Broché, couverture imprimée, tel que paru.

213 x 137 mm.

Vigny, Alfred Victor, comte de. Poëmes. Héléna, Le Somnambule, La Fille de Jephté, La Femme adultère, Le Bal, La Prison, etc.

Paris, Pélicier, 1822.

Edition originale « très rare » (Clouzot) du premier recueil poétique d’Alfred de Vigny.

Clouzot, 274 ; Carteret, II, 445 ; Vicaire, VII, 1050.

Exemplaire enrichi d’un ex-dono de l’auteur « à son ami Isoard ».

Il s'agit du lieutenant Isoard répertorié dans l'Annuaire de l'État militaire de France pour l'année 1822 aux côtés d'Alfred de Vigny.

Cette rare originale regroupe trois genres de trois poèmes : Poèmes antiques, Poèmes judaïques, Poèmes modernes.

Outre les œuvres citées au titre figurent : La Dryade, Symetha, Le Bainet Le Malheur.

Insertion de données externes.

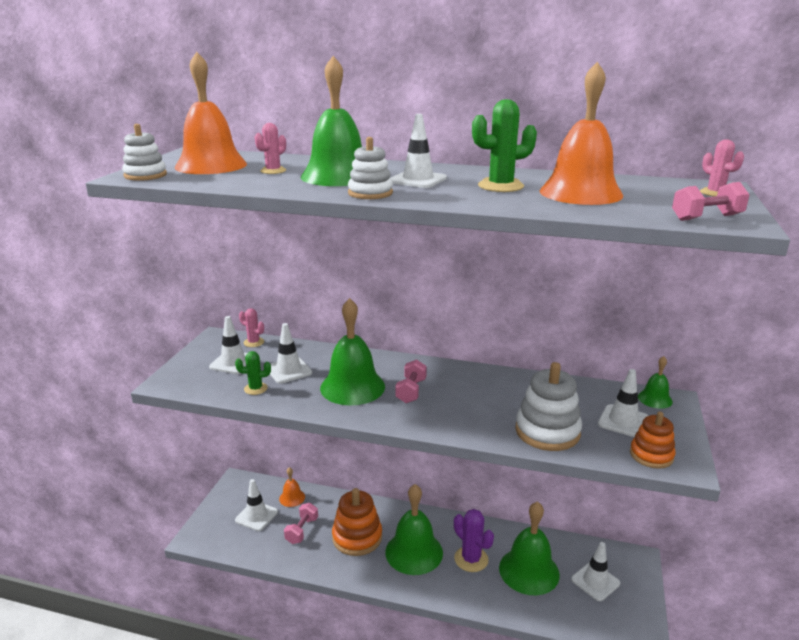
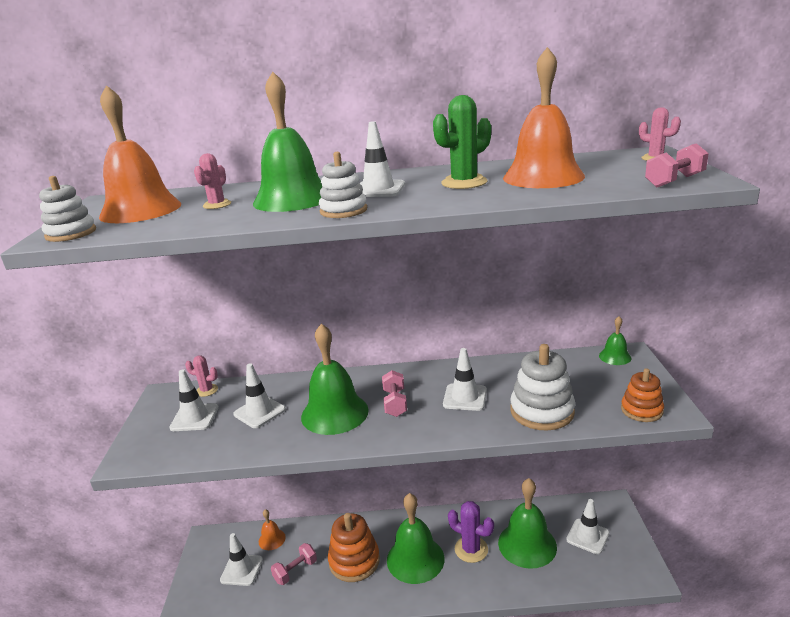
camera: 15 degrees left, 0 degrees up
green cactus [235,351,271,395] -> none
pink dumbbell [284,503,318,544] -> pink dumbbell turned 45 degrees clockwise [271,543,317,585]
white traffic cone [598,369,648,437] -> white traffic cone moved to [443,348,487,411]

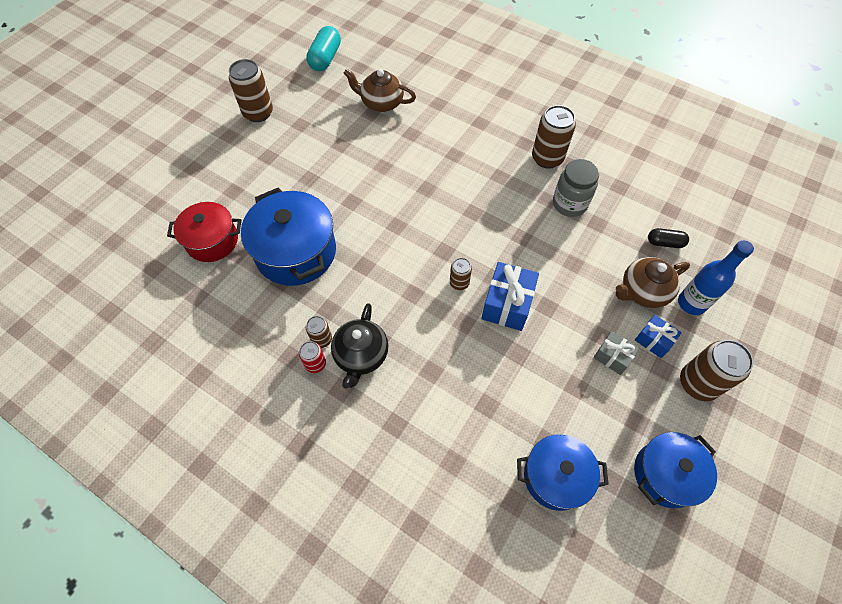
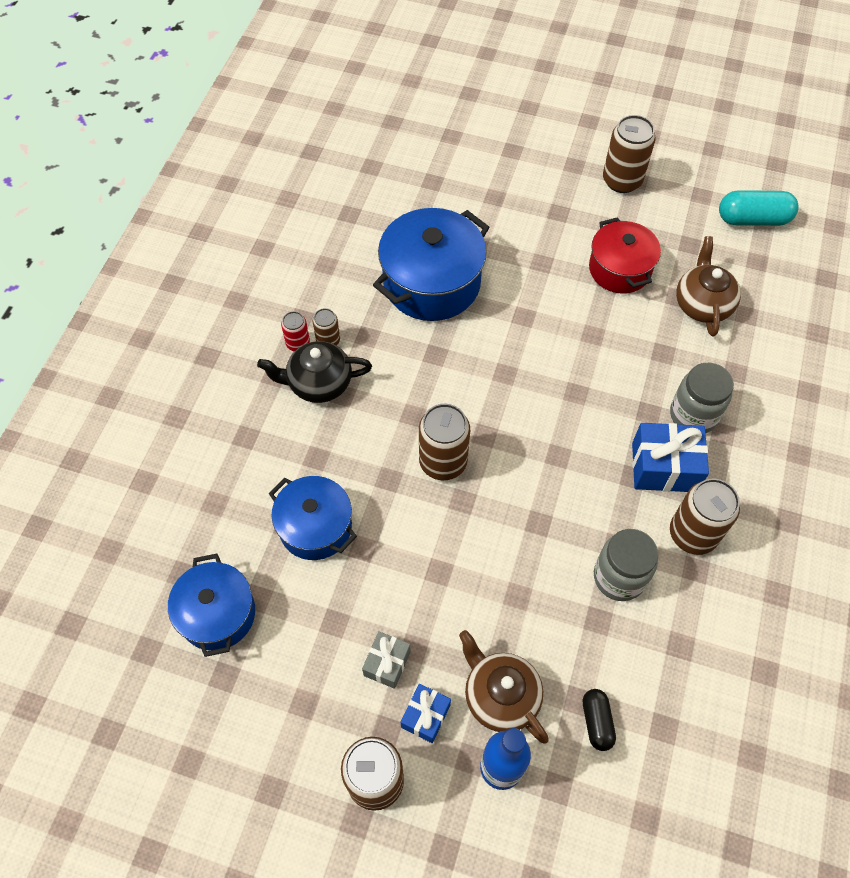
camera: 75 degrees right, 0 degrees up
red pot [167,202,241,262] -> red pot moved to [589,217,661,293]
brown can [450,258,472,290] -> brown can [419,404,470,480], size x1.86
blue gift [481,262,539,331] -> blue gift moved to [632,423,709,492]
blue pot [634,432,717,508] -> blue pot moved to [269,476,357,560]
none -> grey jar [670,363,734,434]

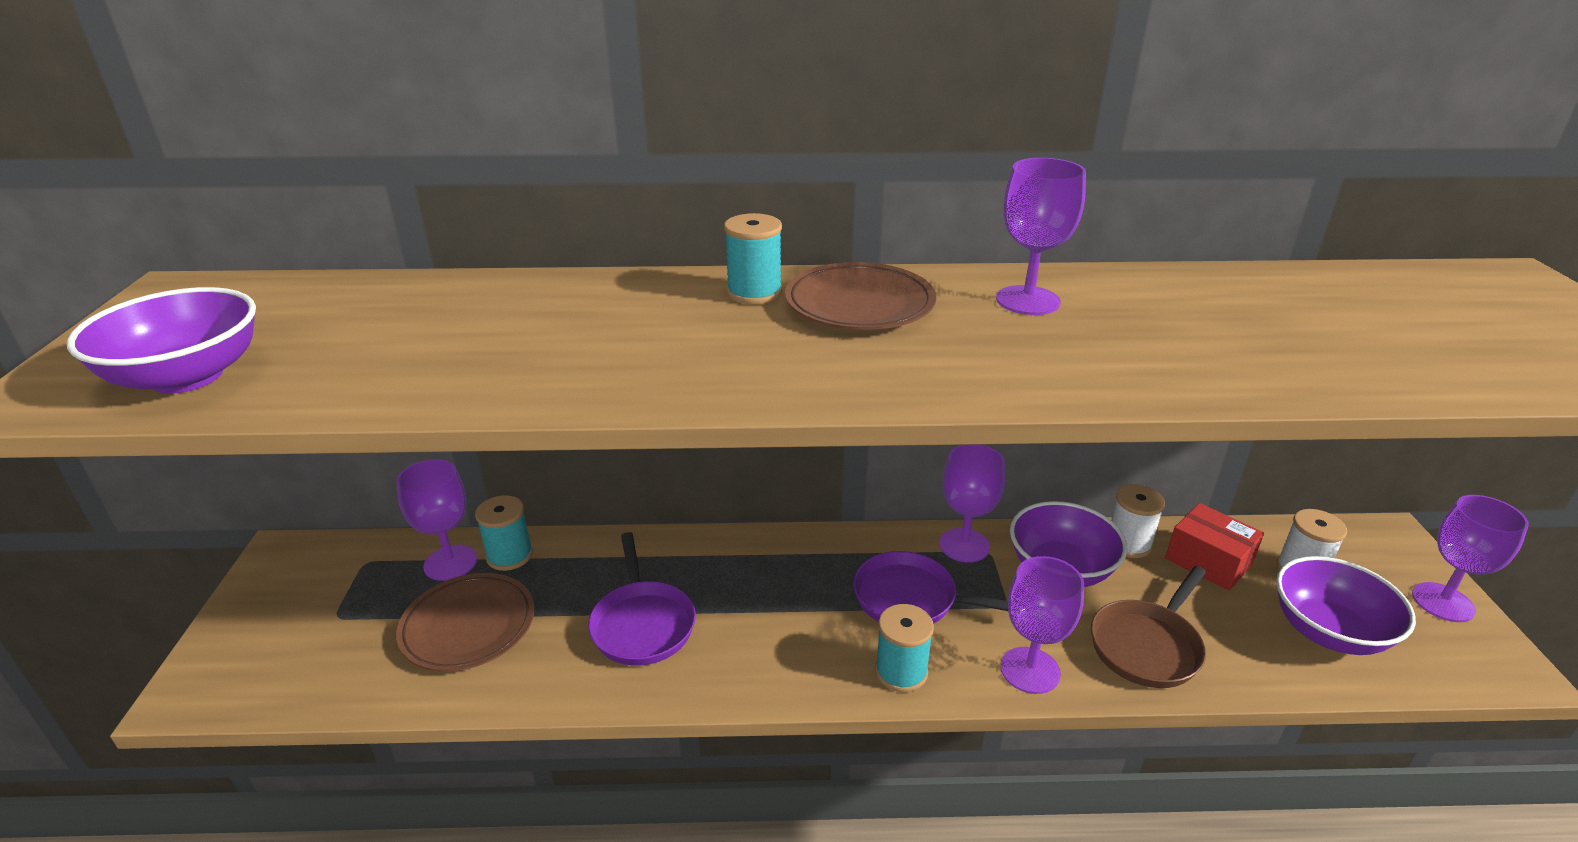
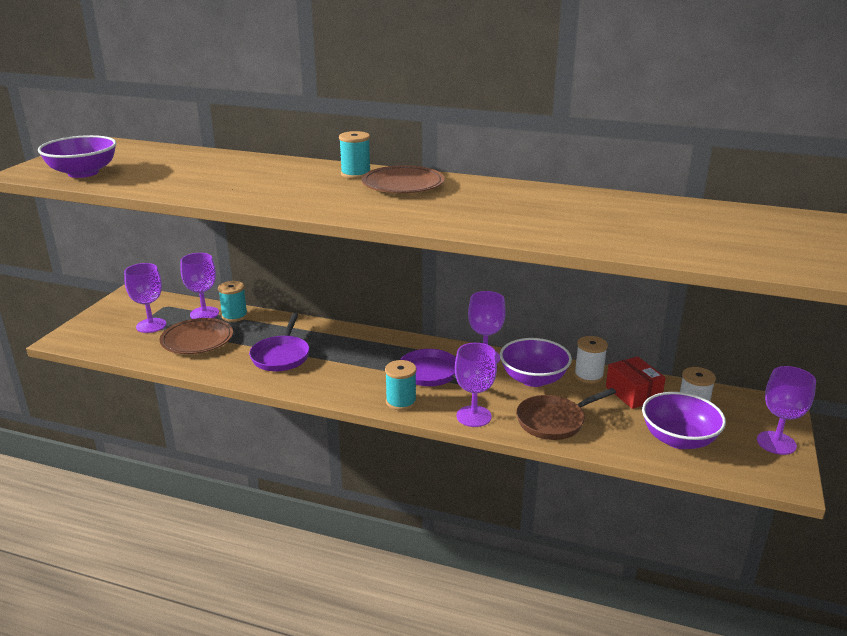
camera: 20 degrees right, 5 degrees down
purple goblet [996,158,1086,315] -> purple goblet moved to [124,263,166,333]

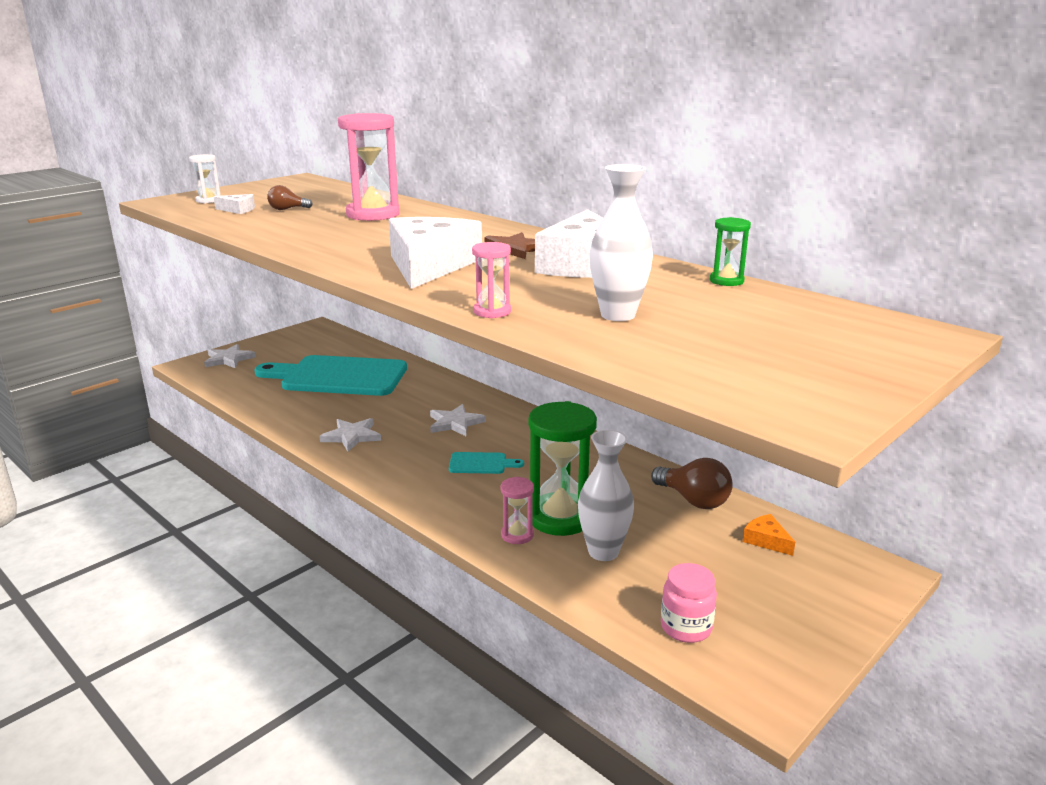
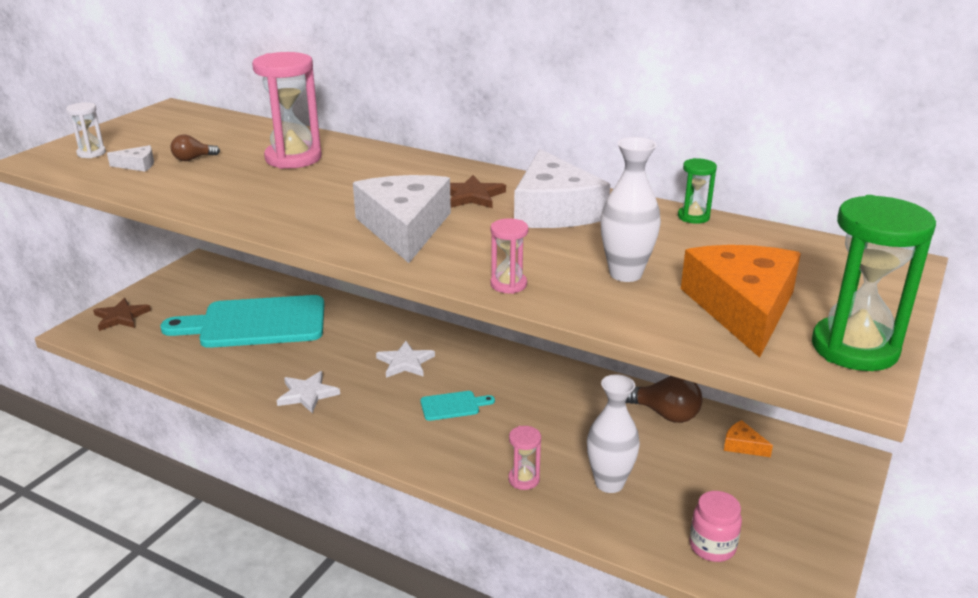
camera: 15 degrees left, 5 degrees up
white star [204,344,256,368] -> brown star [93,298,151,331]
green hourglass [529,401,597,536] -> green hourglass moved to [812,195,936,371]
none -> orange cheese [681,245,801,358]

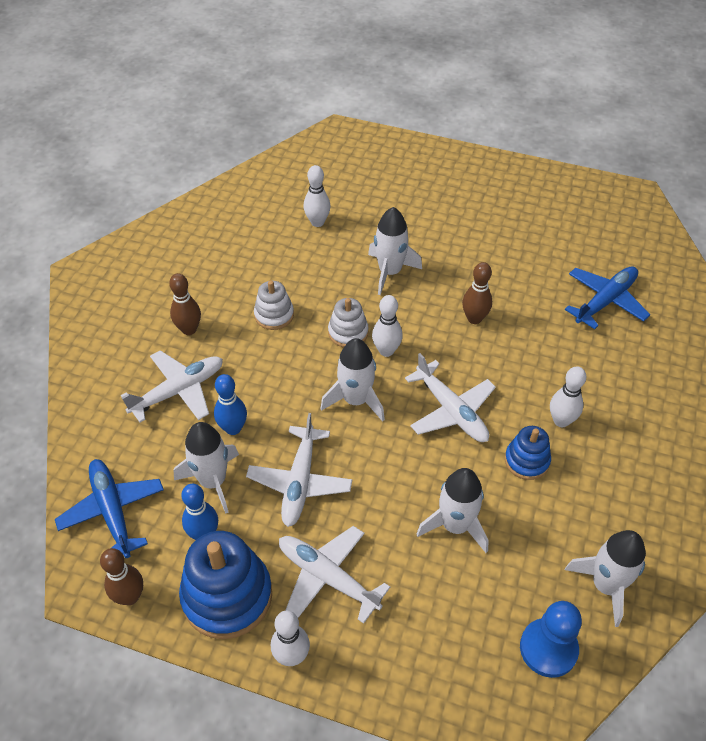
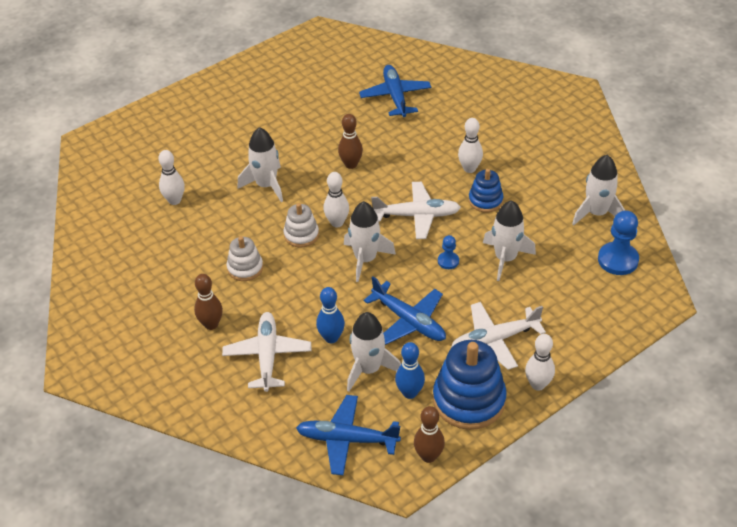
camera: 55 degrees left, 5 degrees down
white plane [246,413,352,527] -> blue plane [364,276,446,345]
none -> blue pawn [438,235,459,269]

« Ce recueil de poésies est de la plus grande rareté ; un seul poème avait été imprimé, Le Bal, qui avait paru dans le Conservateur littéraire. Il contient deux pièces Héléna et Le Malheur qui n’ont pas été réimprimées dans les éditions suivantes et certaines qui l’ont été avec retranchements.

Le poème Héléna, exclu par Vigny de ses œuvres, n’a jamais été réimprimé ; des fragments ont paru dans le Keepsake, 1830, sous le titre de La jeune Héllénienne. Une pièce, Le Bain, qui ne fut jamais réimprimée, formait le premier fragment d’un poème que Vigny voulait écrire, sous le titre de Poème de Suzanne ; un second fragment parut en 1824 dans la Muse française, sous le titre de Chant de Suzanne au bain, et ne fut jamais réimprimé » (Carteret).

« Dès les années 181-17, dans ses garnisons de Paris et des places de la banlieue, Vigny composa ses premiers poèmes ainsi que deux tragédies qu’il devait brûler par la suite. Puis son ancien condisciple du lycée Bonaparte, Emile Deschamps, le présenta au rédacteur en chef du Conservateur littéraire, un jeune homme âgé de dix-huit ans à peine : Victor Hugo. C’est celui-ci qui, en décembre 1820, publia dans sa revue le premier article de Vigny consacré aux œuvres de Byron. Deux ans plus tard paraissait (anonymement) le premier recueil des Poèmes (mars 1822) » (Dictionnaire des auteurs)

Bel et précieux exemplaire conservé broché, tel que paru, enrichi d’un ex-dono de l’auteur « à son ami Isoard ».